> **Work instruction A**: In the article on fake case studies and press releases, what kind of case studies was the writer looking for when posting on X?
> **Work instruction B**: Write a continuation of the article on fake case studies and press releases, starting after its last sentence.
(Exercise text Opens)
The rise of fake case studies and press releases (and what this means for PRs)
Journalists are having a dire enough time dealing with all the perks of the job – low pay, tighter budgets, titles going under (I jest, of course) - and now we’re having to deal with fake case studies and AI-drenched press releases increasingly making their way into our inboxes.
A few months ago I posted on X that I was looking for case studies of people using AI for dating and relationships. It was a tough one as let’s just say people weren’t exactly forthcoming on the subject. One “person” sent me a DM on the platform explaining how they were using it for dating and relationship advice. Perfect, I thought.
“What number can I contact you on?”
She replied with her email.
“I’ll need to set up a phone interview. Are you on WhatsApp?” [I thought she lived overseas].
“Is it OK if we do the interview through email?” she asked.
“Can I check why a phone call doesn’t work? Or we can do this through Zoom?”
She didn’t respond. There wasn’t anything about her online and I have no idea who/what was behind the account.
But it made me realise how now we face an increasing battle against fake people and bots. If I had been less diligent, I could have accepted some no doubt AI-generated fake response. And just to throw out there: I have accepted written comment plenty of times before from very verified/trusted PRs/business owners/press officers, but the increased emergence of fake bots/AI creates an even tougher working environment, especially for journalists under immense pressure.
(Exercise text Closes)
(Source material Opens)
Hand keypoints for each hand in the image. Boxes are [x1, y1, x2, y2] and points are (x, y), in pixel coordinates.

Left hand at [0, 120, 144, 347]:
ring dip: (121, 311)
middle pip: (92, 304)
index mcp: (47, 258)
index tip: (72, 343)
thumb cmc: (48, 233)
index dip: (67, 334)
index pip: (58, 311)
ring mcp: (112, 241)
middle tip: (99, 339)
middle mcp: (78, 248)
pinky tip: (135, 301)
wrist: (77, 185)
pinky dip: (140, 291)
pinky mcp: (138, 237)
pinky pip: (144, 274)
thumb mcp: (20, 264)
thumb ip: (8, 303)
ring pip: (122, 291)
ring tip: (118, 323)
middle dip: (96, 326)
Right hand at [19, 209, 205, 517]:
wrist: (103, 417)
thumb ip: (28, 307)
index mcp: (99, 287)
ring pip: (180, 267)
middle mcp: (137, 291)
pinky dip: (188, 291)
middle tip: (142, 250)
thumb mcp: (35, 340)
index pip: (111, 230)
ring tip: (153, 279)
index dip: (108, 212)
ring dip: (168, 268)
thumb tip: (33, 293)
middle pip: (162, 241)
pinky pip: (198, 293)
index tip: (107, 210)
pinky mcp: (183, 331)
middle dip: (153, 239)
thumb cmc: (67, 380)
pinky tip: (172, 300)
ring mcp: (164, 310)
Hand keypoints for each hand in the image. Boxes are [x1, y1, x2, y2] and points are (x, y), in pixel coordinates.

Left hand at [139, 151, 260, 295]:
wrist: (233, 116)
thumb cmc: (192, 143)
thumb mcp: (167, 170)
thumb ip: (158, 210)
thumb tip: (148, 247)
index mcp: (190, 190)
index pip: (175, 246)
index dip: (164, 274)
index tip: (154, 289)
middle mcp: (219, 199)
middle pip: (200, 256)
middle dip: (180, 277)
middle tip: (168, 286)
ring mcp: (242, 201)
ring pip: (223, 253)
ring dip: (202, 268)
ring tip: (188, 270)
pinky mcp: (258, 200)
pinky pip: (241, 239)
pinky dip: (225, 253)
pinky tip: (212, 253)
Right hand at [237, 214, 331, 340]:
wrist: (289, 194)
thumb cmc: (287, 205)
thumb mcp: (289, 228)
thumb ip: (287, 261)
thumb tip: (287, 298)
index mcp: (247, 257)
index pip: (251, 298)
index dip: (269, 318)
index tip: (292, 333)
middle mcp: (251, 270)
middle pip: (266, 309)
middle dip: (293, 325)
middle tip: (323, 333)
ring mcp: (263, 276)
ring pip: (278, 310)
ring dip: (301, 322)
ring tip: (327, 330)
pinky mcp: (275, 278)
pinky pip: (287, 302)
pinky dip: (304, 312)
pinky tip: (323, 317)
(Source material Closes)
(Source material Opens)
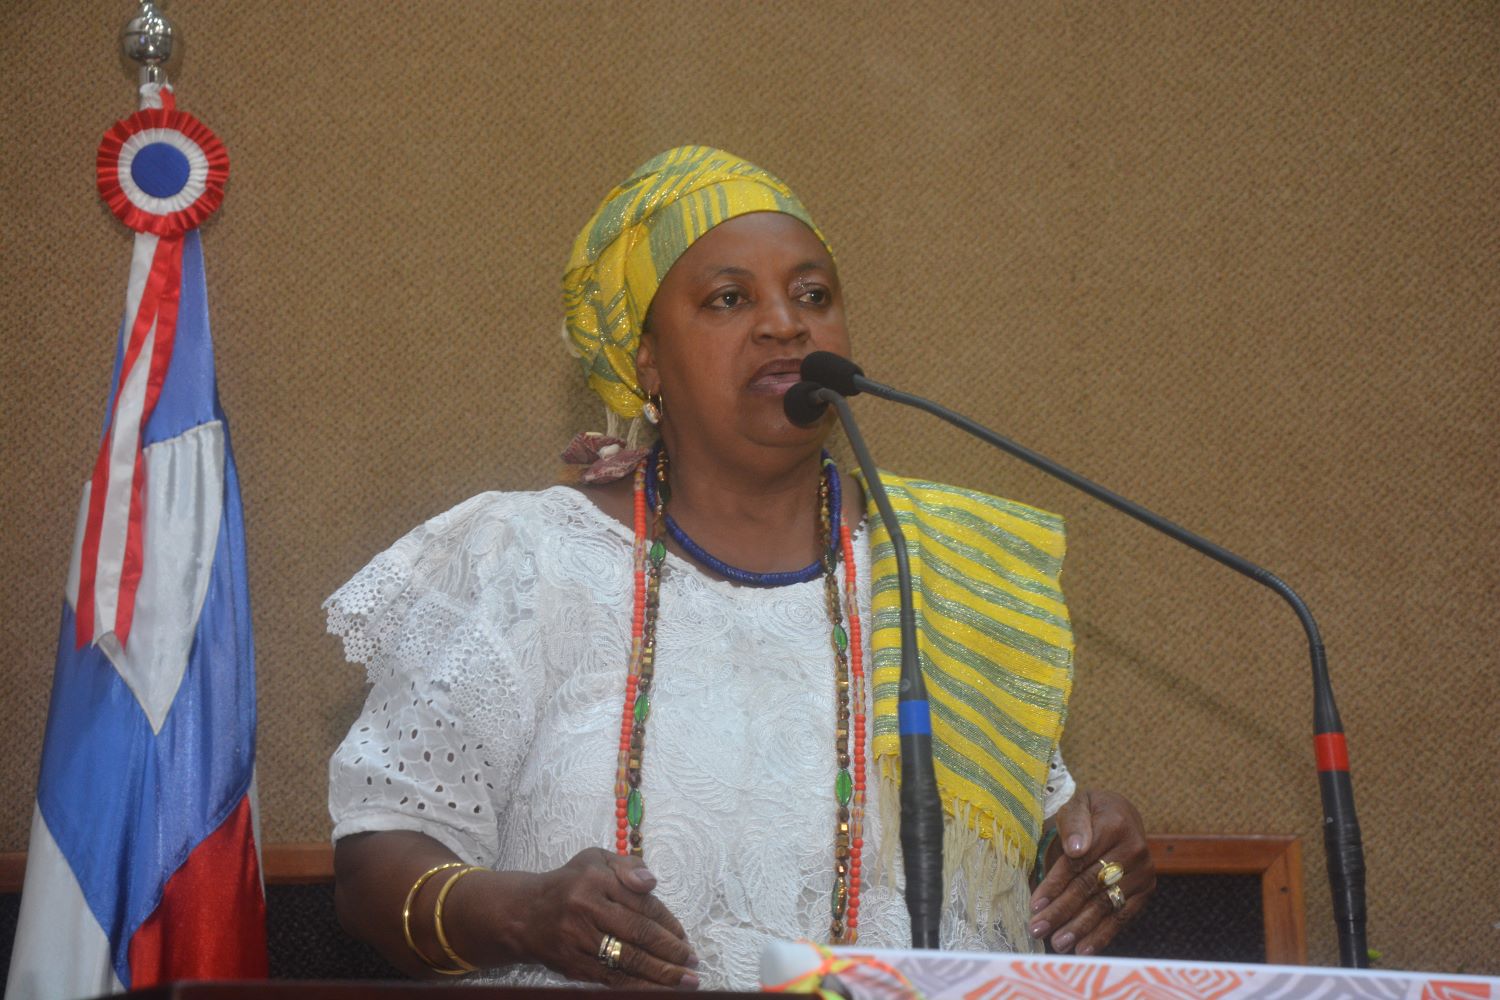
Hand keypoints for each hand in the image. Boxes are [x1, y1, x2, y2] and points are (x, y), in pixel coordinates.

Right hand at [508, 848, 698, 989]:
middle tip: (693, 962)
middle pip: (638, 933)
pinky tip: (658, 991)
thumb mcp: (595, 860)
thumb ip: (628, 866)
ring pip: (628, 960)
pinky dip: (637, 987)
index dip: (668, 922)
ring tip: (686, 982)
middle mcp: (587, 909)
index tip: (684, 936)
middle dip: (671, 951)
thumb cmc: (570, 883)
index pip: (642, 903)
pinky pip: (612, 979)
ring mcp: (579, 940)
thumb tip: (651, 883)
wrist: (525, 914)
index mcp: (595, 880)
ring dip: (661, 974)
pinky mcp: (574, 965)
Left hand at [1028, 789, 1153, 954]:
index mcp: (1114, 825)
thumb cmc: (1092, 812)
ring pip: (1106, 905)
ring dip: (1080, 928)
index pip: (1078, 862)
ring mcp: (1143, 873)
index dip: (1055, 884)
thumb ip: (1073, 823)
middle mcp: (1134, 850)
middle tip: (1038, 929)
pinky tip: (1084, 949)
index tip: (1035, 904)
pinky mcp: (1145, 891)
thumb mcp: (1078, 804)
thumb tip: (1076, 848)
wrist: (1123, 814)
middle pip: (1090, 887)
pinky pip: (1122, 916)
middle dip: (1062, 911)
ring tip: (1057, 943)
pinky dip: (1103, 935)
(Source material Closes)
(Source material Opens)
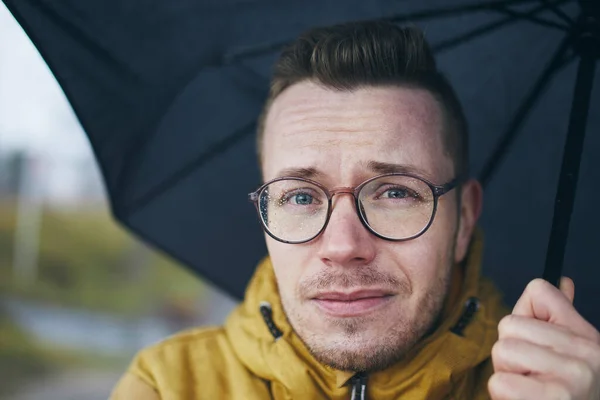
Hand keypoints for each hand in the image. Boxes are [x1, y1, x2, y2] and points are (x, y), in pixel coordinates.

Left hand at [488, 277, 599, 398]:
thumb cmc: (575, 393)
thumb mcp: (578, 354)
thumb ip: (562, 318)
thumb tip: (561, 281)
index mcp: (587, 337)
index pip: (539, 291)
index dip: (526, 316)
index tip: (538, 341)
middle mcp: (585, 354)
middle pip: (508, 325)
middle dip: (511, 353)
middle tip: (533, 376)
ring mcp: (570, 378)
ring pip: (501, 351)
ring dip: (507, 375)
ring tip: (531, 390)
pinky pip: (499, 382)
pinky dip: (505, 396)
(Source material Closes)
> **Answer section A**: Case studies of people using AI for dating and relationships.

> **Answer section B**:
Fake stories are increasingly unfolding. Take a recent story about a so-called former cleaner for the Royal Family, for example. Many journalists received a press release from a PR agency on top tips on cleaning from a supposedly ex Royal Family employee. But the Royal Family’s press team have no recollection of such a person. The articles, featured in places such as The Times and The Sun, were later pulled when Press Gazette started raising questions.
Rob Waugh, a journalist for Press Gazette, which has stepped up its reporting this year, has recently covered this trend. In a nutshell, Waugh says reporters are increasingly seeing such emails land in their inbox. Of course, you can mock the journalists who ran these stories, but the lapse is also down to the conditions in which they’re under (some are told to bash out large quantities of stories per day), which has led to this mess.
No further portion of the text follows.